[Date Prev][Date Next]
[Chronological]
[Thread]
[Top]
Re: ldap_explode_dn corrupts UTF-8 encoding (ITS#1890)
On Mon, 17 Jun 2002, Pierangelo Masarati wrote:
> ps@psncc.at writes:
>
> > On Mon, 17 Jun 2002, Pierangelo Masarati wrote:
> >
> >> > OpenLDAP 2.1.2 seems to currupt non-ASCII UTF-8 encoded characters.
> >> > It actually turns unprintable chars (in the ASCII sense) into \<hexcode>.
> >>
> >> I think this is a leftover of when we decided to use UTF8 instead
> >> of the '\' + HEXPAIR representation of non-ascii chars, and initially
> >> it was intended; of course, when parsing a DN, one wants the correct
> >> UTF8 encoding.
> >
> > Note that the problem does not exist in 2.0.23...
>
> DN parsing/handling has been completely rewritten
>
> >
> > To further elaborate the problem: before passing the DN to the
> > ldap_explode_dn function it is properly (UTF-8) encoded. Afterwards the DN
> > parts aren't...
Well, the code fragment that broke is:
char **exploded_dn, *dn;
LDAP *ld;
LDAPMessage *e;
[snip]
dn = ldap_get_dn(ld, e);
/* explode DN */
exploded_dn = ldap_explode_dn(dn, FALSE);
Which is exactly what the man page for ldap_explode_dn suggests. And it is
straightforward too.
> They are; but they're represented in another form that is allowed
> for DNs; it depends on whether you like it or not. I understand
I just think it is not good to break existing functionality.
> that DN parsing is delicate when UTF-8 is involved. The point is
> that ldap_explode_dn API is broken, because t doesn't let you choose
> how to expand a DN (how to represent it in string form).

▶ **Extracted records**:

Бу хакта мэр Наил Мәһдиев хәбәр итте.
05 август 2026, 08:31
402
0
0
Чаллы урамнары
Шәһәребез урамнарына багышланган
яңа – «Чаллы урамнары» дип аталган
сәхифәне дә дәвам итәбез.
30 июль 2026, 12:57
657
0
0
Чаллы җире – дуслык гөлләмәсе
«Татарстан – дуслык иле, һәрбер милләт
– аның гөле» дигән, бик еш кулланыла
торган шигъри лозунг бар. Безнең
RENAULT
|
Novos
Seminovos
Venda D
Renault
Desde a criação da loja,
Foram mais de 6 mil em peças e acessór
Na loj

▶ **Directions**:
A – From the ldap_explode_dn thread:
(i) Which OpenLDAP version is said to corrupt non-ASCII UTF-8 encoded characters?
(ii) In which version does the problem not exist?
(iii) What has been completely rewritten?
B – In the ldap_explode_dn thread, shorten the paragraph beginning "I think this is a leftover" into a bulleted list that keeps its main facts.
Please use only the ldap_explode_dn thread, not the records.

▶ **Responses by item number**:
A –
(i) OpenLDAP 2.1.2
(ii) 2.0.23
(iii) DN parsing/handling

B –
- The behavior is probably left over from the decision to use UTF8 instead of the '\' + HEXPAIR representation of non-ASCII characters.
- At first that representation was intended.
- When parsing a DN, the correct UTF8 encoding is wanted.